I have done a large number of elite interviews in advanced industrialized democracies. I am entirely convinced that, had I been required to inform my interview subjects that I would be making public full transcripts of my interviews, the interview subjects would have either (a) refused to talk to me, or (b) provided me with very bland, party-line answers.

Post Reply

Tim Buthe
HfP/Technical Univ of Munich & Duke University
Posts: 32
Joined: Fri Feb 26, 2016 11:39 pm

Re: Transparency, openness, & ethnography in democratic contexts

PostTue May 17, 2016 10:29 am

Thank you all for your very helpful, detailed posts.

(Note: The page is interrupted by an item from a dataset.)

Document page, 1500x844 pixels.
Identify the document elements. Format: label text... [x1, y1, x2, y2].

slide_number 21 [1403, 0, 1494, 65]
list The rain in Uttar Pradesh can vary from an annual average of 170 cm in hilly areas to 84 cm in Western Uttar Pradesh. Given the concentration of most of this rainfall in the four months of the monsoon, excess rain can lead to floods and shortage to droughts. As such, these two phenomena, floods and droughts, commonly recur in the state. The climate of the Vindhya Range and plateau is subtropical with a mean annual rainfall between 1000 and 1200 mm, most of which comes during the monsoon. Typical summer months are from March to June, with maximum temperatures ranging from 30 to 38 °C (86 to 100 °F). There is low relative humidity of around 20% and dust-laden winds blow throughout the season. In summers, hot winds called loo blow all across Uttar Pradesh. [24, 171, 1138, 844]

Let me also strongly encourage everyone, but especially those of you who are tenured, to post "on the record" (i.e., logged in). It is very helpful for the Steering Committee (and maybe for others, but I can't speak for them) to get a sense not just of the range of experiences and positions but also of the range of backgrounds of the scholars participating in these deliberations. This would also help by allowing us to contact posters with follow-up questions. For instance, the last, anonymous post above (by Guest on May 17 at 10:16 am) might be more helpful as a contribution to the separate thread on interview research, but we try not to move posts without asking the authors first, and here we have no way of contacting the author.

If you have reasons not to want to participate on the record, you might consider still providing some more information, such as "PhD student at an R1 research university on the West coast" or "postdoc at a teaching-oriented university in Europe" or "assistant professor at liberal arts college in the Midwest"

Post Reply

Guest

Re: Transparency, openness, & ethnography in democratic contexts

PostTue May 17, 2016 3:12 pm

Hi Tim, Thanks for following up- I am the 5/17, 10:16 am poster-- I prefer to post anonymously as I do not have tenure, but feel free to move my post to a more appropriate location. [Assistant professor at an R1].